Go over the data and copy out each line with "pixels" in it.

Dataset records:

——

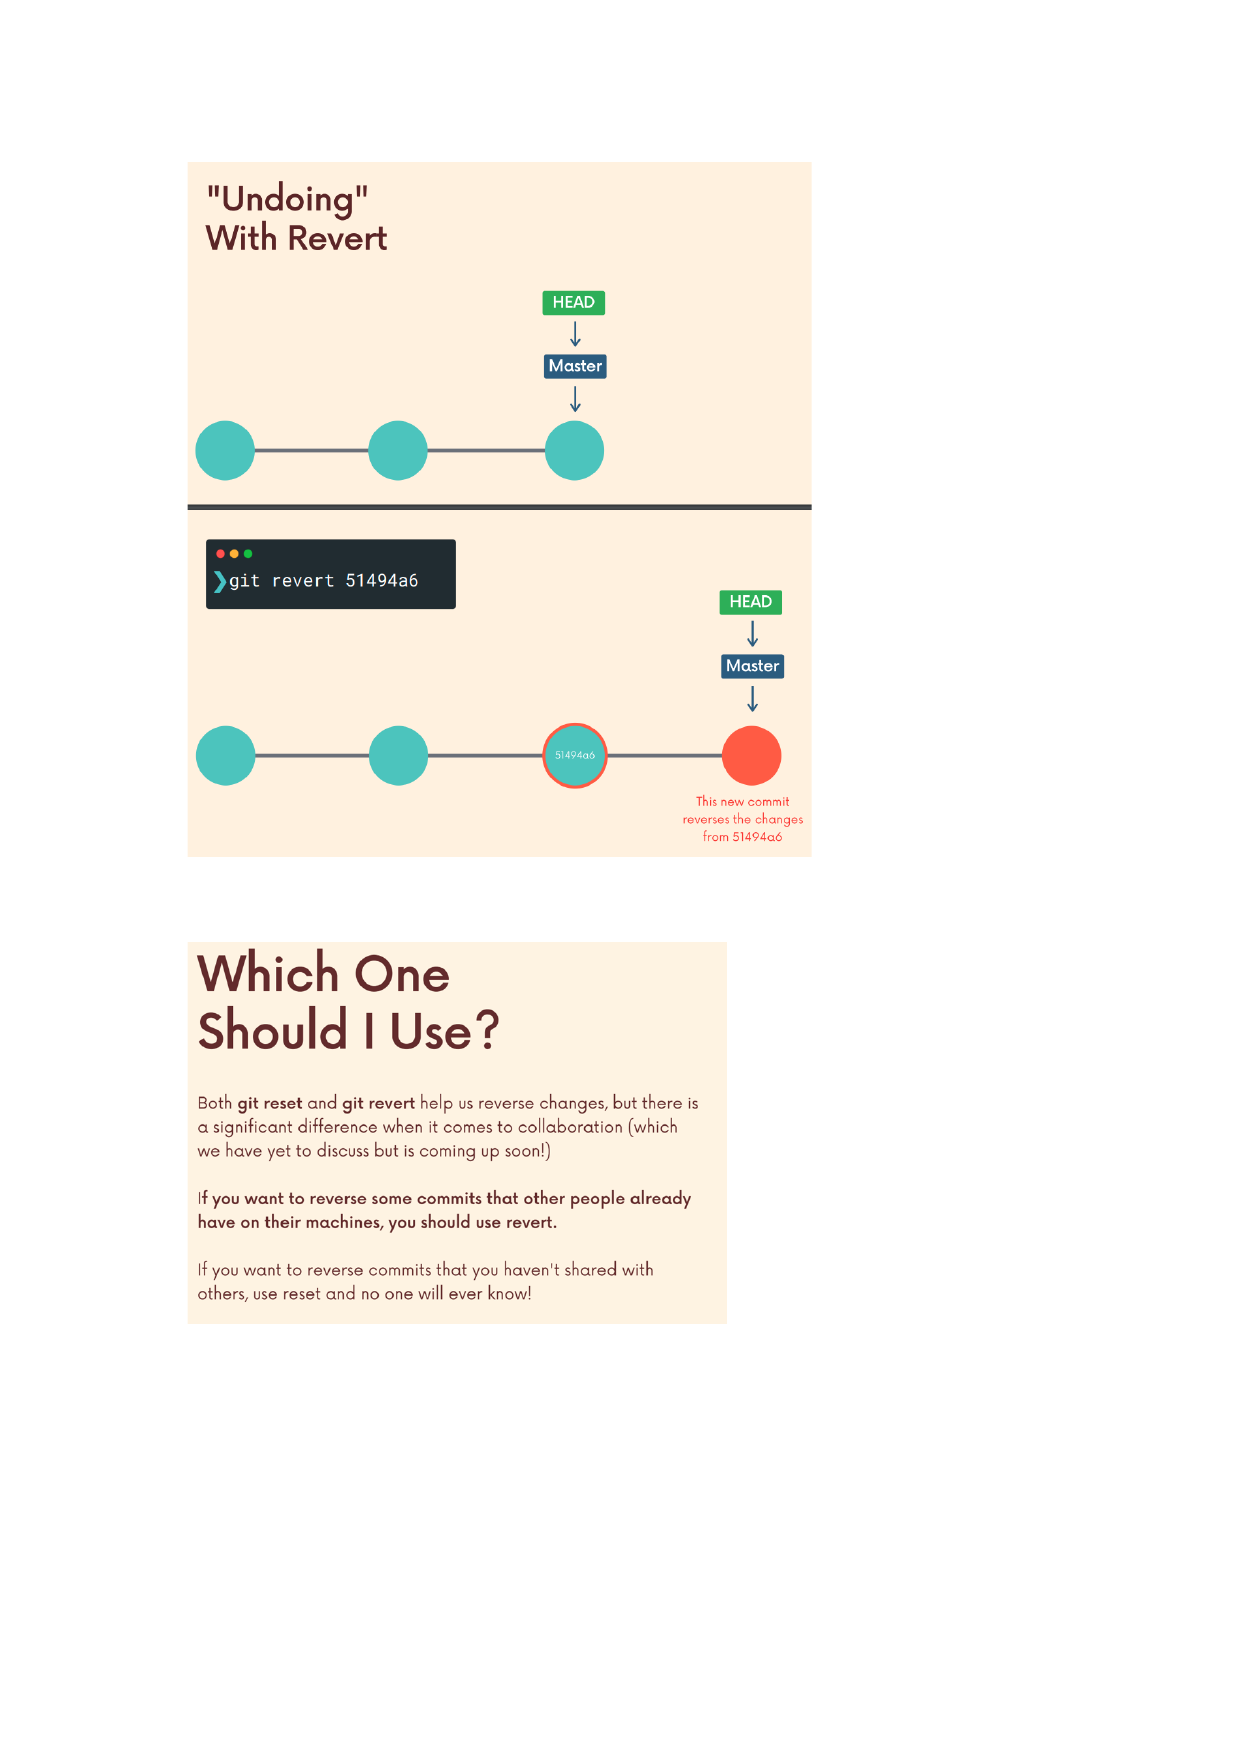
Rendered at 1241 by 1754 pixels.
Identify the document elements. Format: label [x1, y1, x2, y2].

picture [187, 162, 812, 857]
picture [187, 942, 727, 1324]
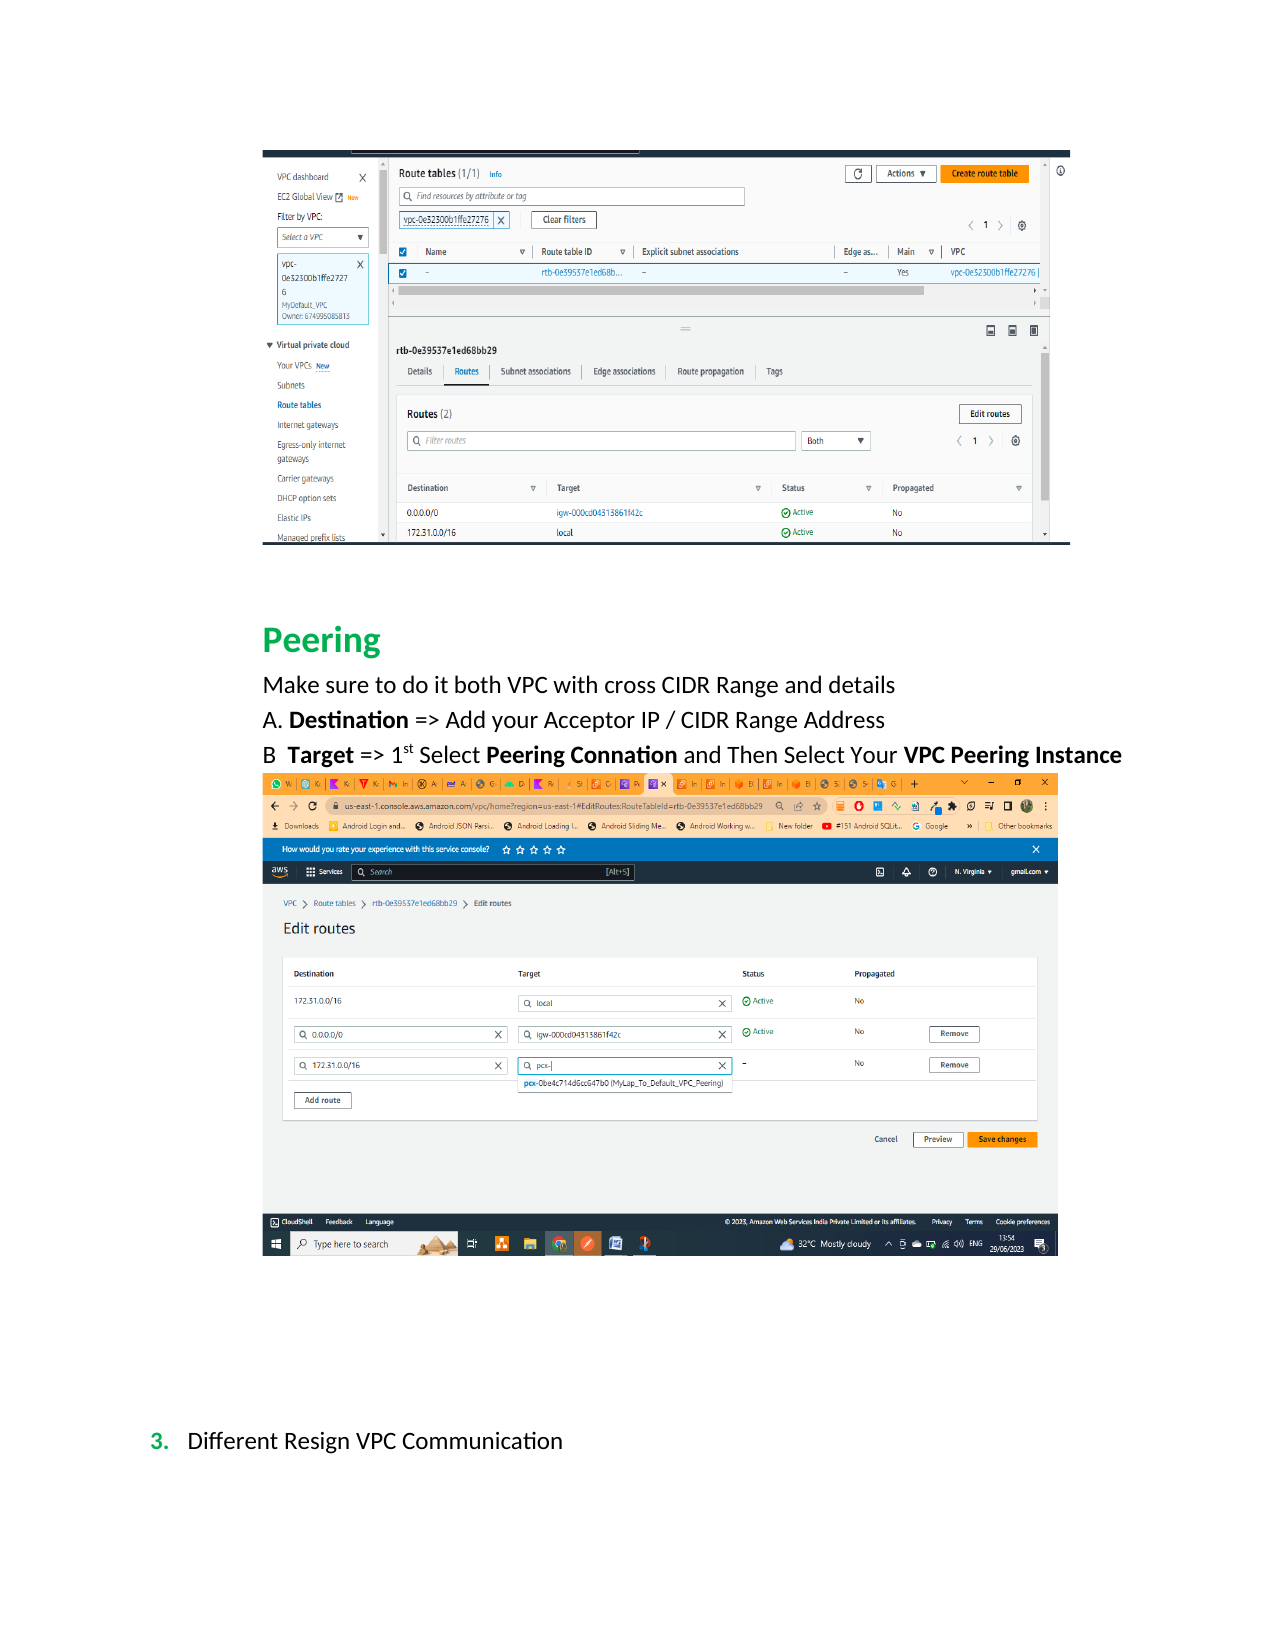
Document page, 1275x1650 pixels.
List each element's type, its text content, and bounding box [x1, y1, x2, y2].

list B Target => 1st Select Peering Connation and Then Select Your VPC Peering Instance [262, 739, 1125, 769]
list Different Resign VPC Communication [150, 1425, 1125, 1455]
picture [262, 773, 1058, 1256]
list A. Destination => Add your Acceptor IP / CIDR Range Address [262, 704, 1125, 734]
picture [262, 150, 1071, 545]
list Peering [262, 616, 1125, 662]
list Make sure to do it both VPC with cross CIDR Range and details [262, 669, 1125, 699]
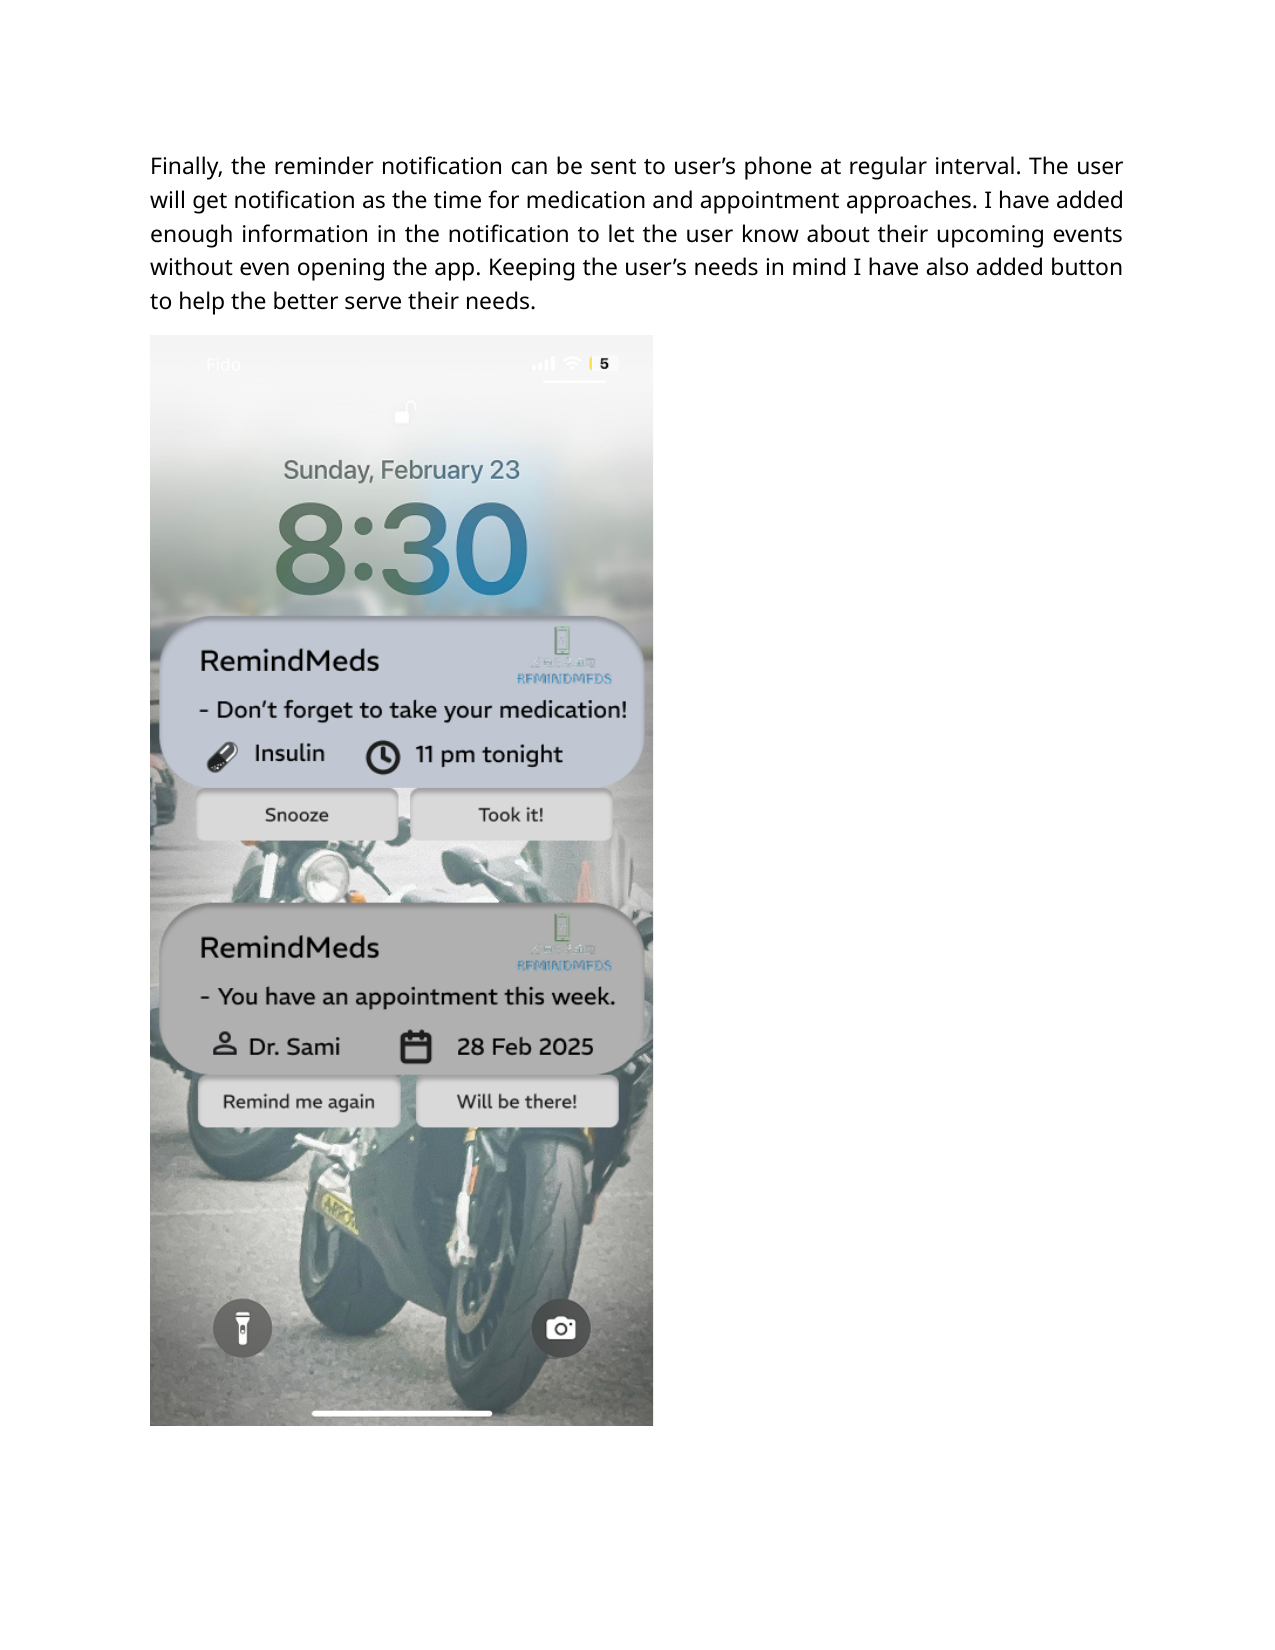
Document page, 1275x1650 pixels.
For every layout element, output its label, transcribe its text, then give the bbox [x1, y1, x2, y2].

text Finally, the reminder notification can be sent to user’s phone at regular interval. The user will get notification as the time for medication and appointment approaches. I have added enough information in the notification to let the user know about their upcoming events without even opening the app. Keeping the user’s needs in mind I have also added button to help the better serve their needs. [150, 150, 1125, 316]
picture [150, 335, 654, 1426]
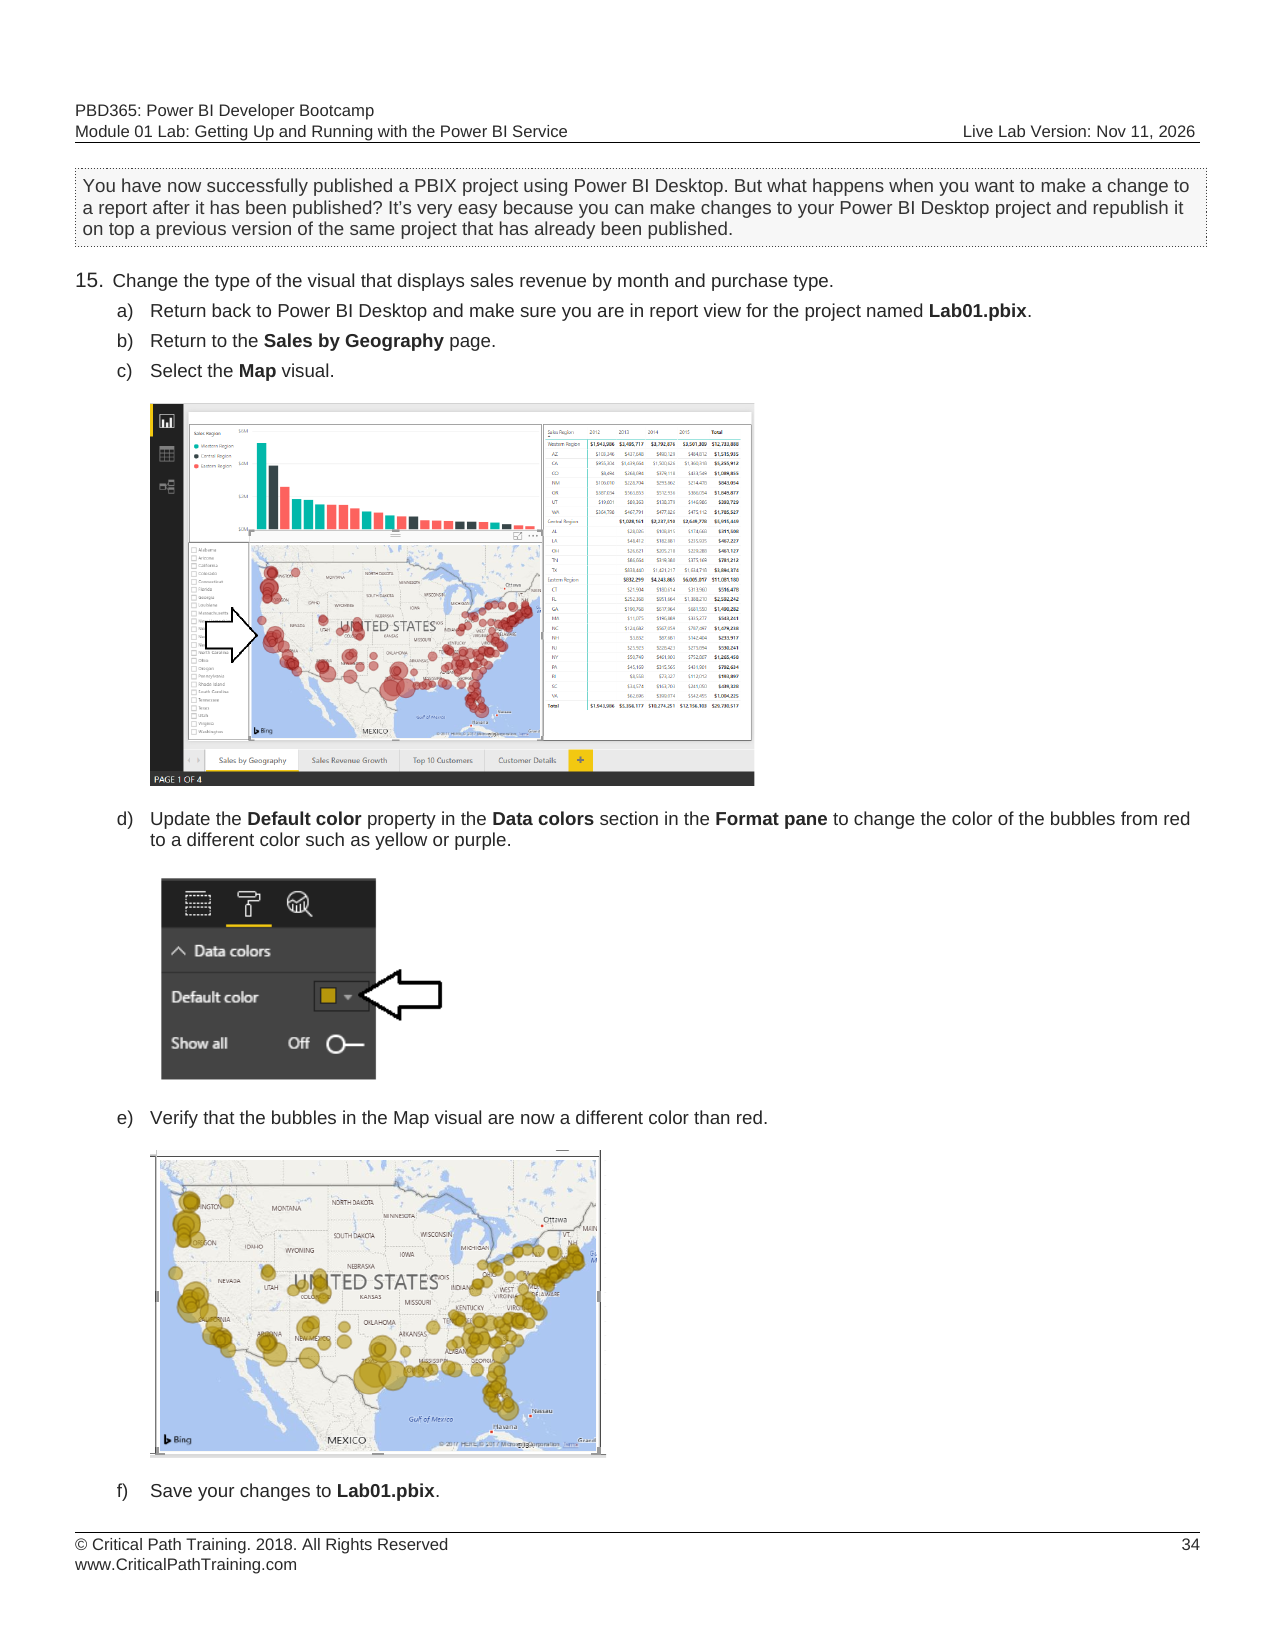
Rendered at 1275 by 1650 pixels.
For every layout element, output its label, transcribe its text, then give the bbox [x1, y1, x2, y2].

——

> _Task output_
Rendered at 1241 by 1754 pixels.
Document page, 1275x1650 pixels.
Document page, 1275x1650 pixels.
Rendered at 1275 by 1650 pixels.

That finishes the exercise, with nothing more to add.